* _Material to process_
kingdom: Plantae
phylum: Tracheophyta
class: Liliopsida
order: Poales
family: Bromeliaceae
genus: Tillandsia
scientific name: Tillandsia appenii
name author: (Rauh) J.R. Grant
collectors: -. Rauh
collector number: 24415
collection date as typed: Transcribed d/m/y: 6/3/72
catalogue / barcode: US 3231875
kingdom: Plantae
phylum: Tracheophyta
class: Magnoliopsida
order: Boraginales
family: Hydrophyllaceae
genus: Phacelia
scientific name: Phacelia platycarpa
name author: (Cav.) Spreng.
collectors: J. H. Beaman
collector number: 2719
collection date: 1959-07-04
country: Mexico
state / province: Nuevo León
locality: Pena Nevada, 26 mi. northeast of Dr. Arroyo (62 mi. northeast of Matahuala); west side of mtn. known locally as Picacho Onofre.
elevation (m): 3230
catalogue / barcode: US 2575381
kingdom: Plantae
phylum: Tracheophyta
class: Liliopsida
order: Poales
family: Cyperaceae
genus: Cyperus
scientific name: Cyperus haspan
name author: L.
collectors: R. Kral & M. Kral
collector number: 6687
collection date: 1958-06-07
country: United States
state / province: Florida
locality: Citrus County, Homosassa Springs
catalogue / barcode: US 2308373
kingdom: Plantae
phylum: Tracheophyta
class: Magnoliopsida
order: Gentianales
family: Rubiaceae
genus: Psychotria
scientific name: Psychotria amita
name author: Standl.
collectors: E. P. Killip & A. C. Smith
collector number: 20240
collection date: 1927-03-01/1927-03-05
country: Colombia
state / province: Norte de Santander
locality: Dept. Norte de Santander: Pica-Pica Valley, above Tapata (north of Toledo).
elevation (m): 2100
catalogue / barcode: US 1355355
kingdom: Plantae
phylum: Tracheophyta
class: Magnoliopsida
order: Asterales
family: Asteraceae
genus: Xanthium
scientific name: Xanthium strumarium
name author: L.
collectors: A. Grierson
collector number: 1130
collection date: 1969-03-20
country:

* _Directive_
Could you arrange every line of the material above as a Markdown table with the columns "Row" and "Entry", numbering each row and leaving out blank lines?

* _Exercise output_
| Row | Entry |
|---|---|
| 1 | kingdom: Plantae |
| 2 | phylum: Tracheophyta |
| 3 | class: Liliopsida |
| 4 | order: Poales |
| 5 | family: Bromeliaceae |
| 6 | genus: Tillandsia |
| 7 | scientific name: Tillandsia appenii |
| 8 | name author: (Rauh) J.R. Grant |
| 9 | collectors: -. Rauh |
| 10 | collector number: 24415 |
| 11 | collection date as typed: Transcribed d/m/y: 6/3/72 |
| 12 | catalogue / barcode: US 3231875 |
| 13 | kingdom: Plantae |
| 14 | phylum: Tracheophyta |
| 15 | class: Magnoliopsida |
| 16 | order: Boraginales |
| 17 | family: Hydrophyllaceae |
| 18 | genus: Phacelia |
| 19 | scientific name: Phacelia platycarpa |
| 20 | name author: (Cav.) Spreng. |
| 21 | collectors: J. H. Beaman |
| 22 | collector number: 2719 |
| 23 | collection date: 1959-07-04 |
| 24 | country: Mexico |
| 25 | state / province: Nuevo León |
| 26 | locality: Pena Nevada, 26 mi. northeast of Dr. Arroyo (62 mi. northeast of Matahuala); west side of mtn. known locally as Picacho Onofre. |
| 27 | elevation (m): 3230 |
| 28 | catalogue / barcode: US 2575381 |
| 29 | kingdom: Plantae |
| 30 | phylum: Tracheophyta |
| 31 | class: Liliopsida |
| 32 | order: Poales |
| 33 | family: Cyperaceae |
| 34 | genus: Cyperus |
| 35 | scientific name: Cyperus haspan |
| 36 | name author: L. |
| 37 | collectors: R. Kral & M. Kral |
| 38 | collector number: 6687 |
| 39 | collection date: 1958-06-07 |
| 40 | country: United States |
| 41 | state / province: Florida |
| 42 | locality: Citrus County, Homosassa Springs |
| 43 | catalogue / barcode: US 2308373 |
| 44 | kingdom: Plantae |
| 45 | phylum: Tracheophyta |
| 46 | class: Magnoliopsida |
| 47 | order: Gentianales |
| 48 | family: Rubiaceae |
| 49 | genus: Psychotria |
| 50 | scientific name: Psychotria amita |
| 51 | name author: Standl. |
| 52 | collectors: E. P. Killip & A. C. Smith |
| 53 | collector number: 20240 |
| 54 | collection date: 1927-03-01/1927-03-05 |
| 55 | country: Colombia |
| 56 | state / province: Norte de Santander |
| 57 | locality: Dept. Norte de Santander: Pica-Pica Valley, above Tapata (north of Toledo). |
| 58 | elevation (m): 2100 |
| 59 | catalogue / barcode: US 1355355 |
| 60 | kingdom: Plantae |
| 61 | phylum: Tracheophyta |
| 62 | class: Magnoliopsida |
| 63 | order: Asterales |
| 64 | family: Asteraceae |
| 65 | genus: Xanthium |
| 66 | scientific name: Xanthium strumarium |
| 67 | name author: L. |
| 68 | collectors: A. Grierson |
| 69 | collector number: 1130 |
| 70 | collection date: 1969-03-20 |
| 71 | country: |